Jackson v. City & Cnty. of San Francisco

Summarized by:

  • Court: 9th Circuit Court of Appeals Archives
  • Area(s) of Law: Constitutional Law
  • Date Filed: 03-25-2014
  • Case #: 12-17803
  • Judge(s)/Court Below: Circuit Judge Ikuta for the Court; Circuit Judges Nelson and M. Smith
  • Full Text Opinion

When governmental action does not create a substantial burden on Second Amendment rights, intermediate scrutiny may be applied in determining the constitutionality of regulations that limit the sale of hollow-point ammunition and requiring safe storage of firearms when not being carried on the person.

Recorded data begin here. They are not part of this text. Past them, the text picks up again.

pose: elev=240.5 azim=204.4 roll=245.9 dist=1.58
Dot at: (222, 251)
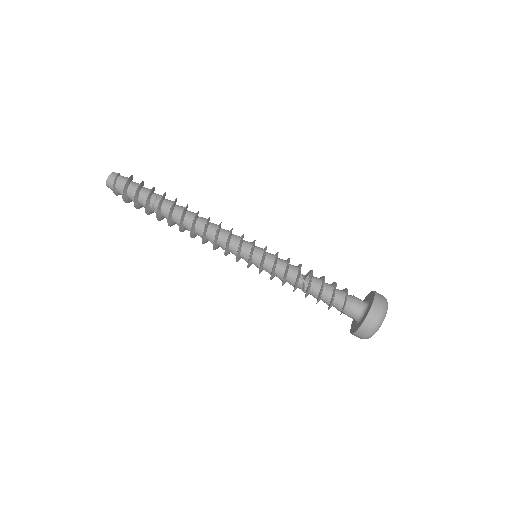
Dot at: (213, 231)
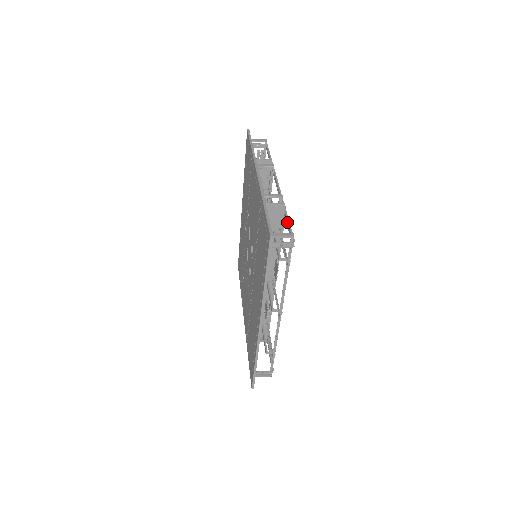
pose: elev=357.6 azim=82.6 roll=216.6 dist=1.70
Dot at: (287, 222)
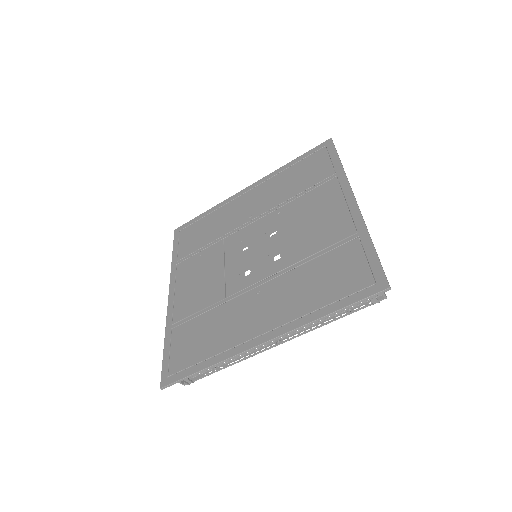
Dot at: occluded
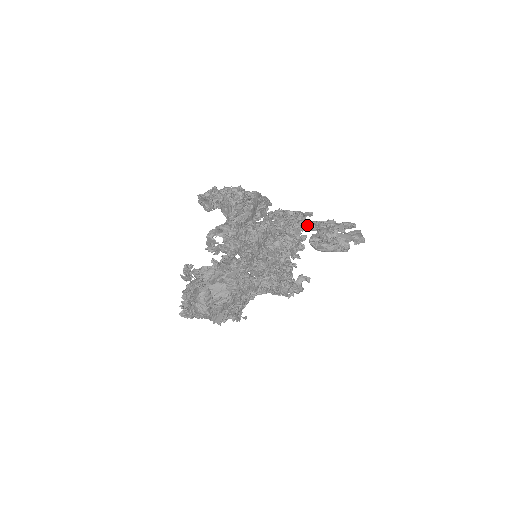
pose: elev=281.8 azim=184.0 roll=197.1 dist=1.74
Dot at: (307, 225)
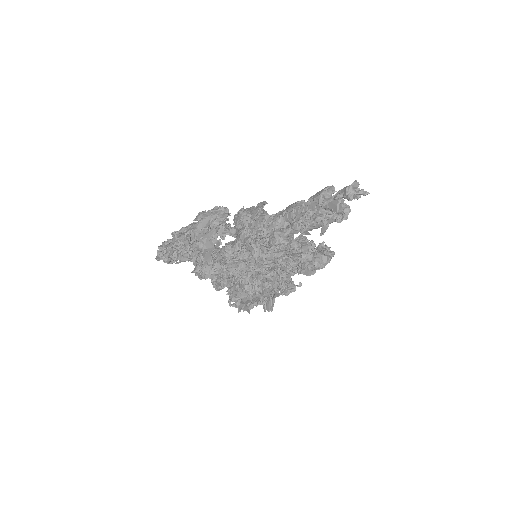
Dot at: (270, 227)
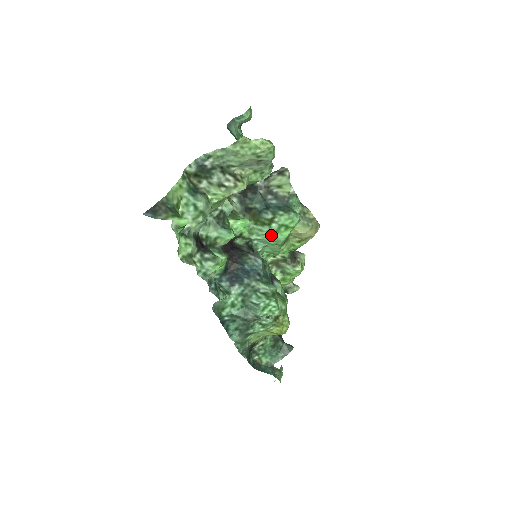
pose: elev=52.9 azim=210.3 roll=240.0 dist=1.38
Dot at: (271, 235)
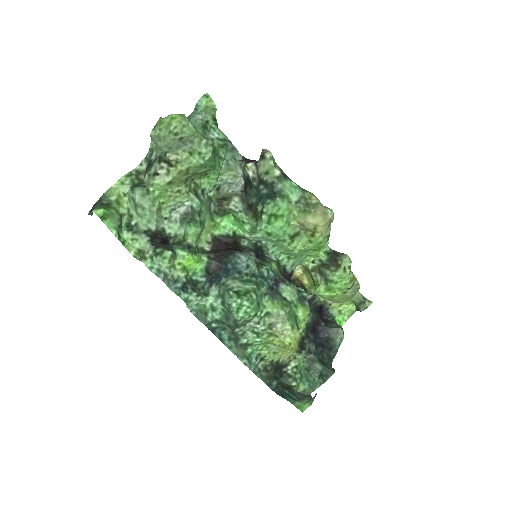
Dot at: (266, 229)
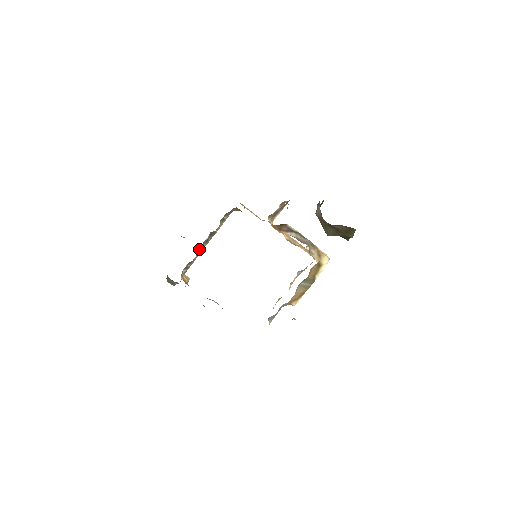
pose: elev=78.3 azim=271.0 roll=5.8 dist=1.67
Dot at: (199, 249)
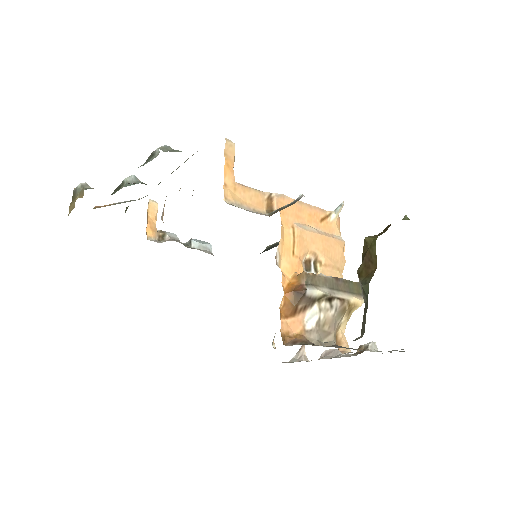
Dot at: occluded
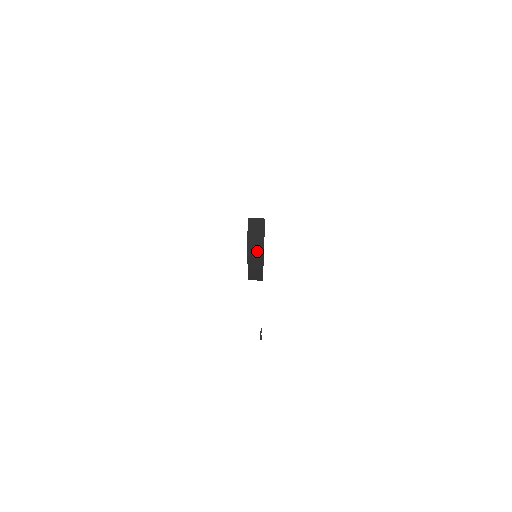
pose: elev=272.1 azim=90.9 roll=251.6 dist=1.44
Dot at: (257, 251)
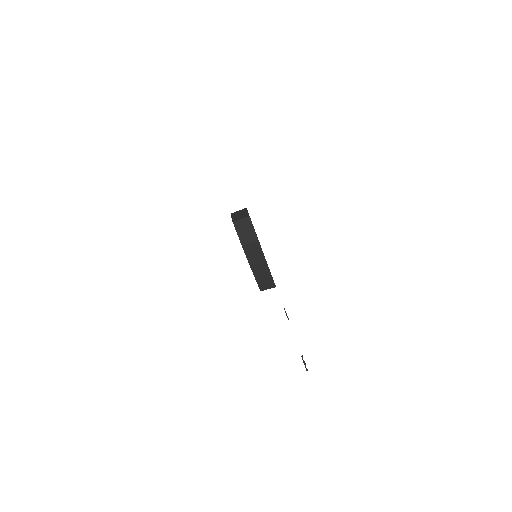
Dot at: (250, 237)
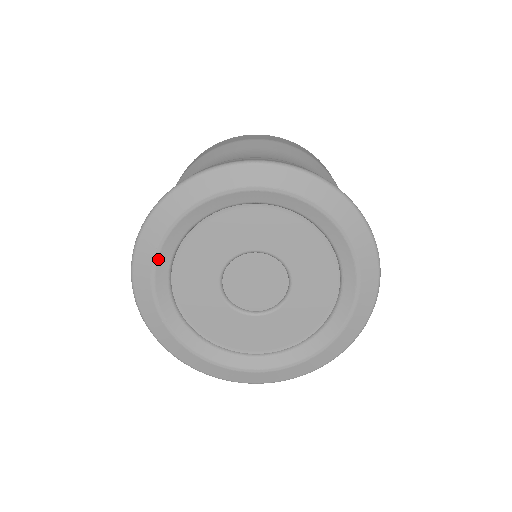
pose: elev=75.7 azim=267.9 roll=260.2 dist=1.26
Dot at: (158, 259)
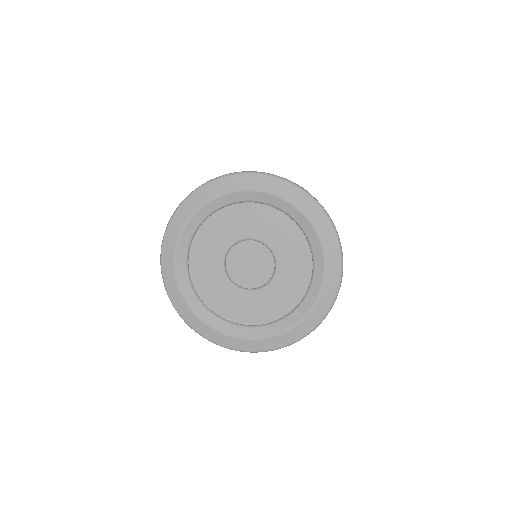
Dot at: (219, 198)
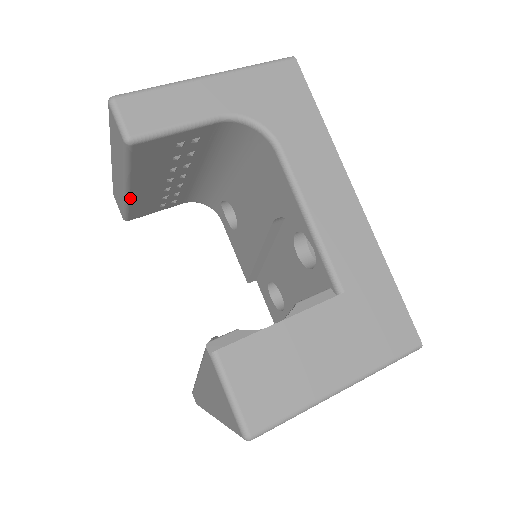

Espanola Jackson and others who were plaintiffs in this action brought suit against the City and County of San Francisco challenging the constitutionality of Police Code sections 4512 and 613.10(g) under the Second Amendment. Jackson filed a motion for preliminary injunction, which was denied by the district court. On appeal Jackson argues that the district court was wrong to deny her preliminary injunction because both sections of the Police Code violate her Second Amendment Rights. The Ninth Circuit held that when a government action does not create a substantial burden on Second Amendment rights, such as here when the regulation at issue allows for other channels of self-defense, intermediate scrutiny may be applied. Applying intermediate scrutiny to the challenged statutes, the court found Police Code section 4512 constitutional. Section 4512 is constitutional under the Second Amendment because while it does impose a burden on core Second Amendment rights, it does not create a substantial burden in that the regulation does not prevent an individual from possessing a firearm in the home while still allowing San Francisco’s interest be met in lowering firearm-related deaths. Section 613.10(g) was upheld as constitutional in that it does not regulate conduct that falls within the purview of the Second Amendment nor creates a burden on those rights, and the section reasonably allows San Francisco to meet its goal of dropping the lethality of ammunition. AFFIRMED.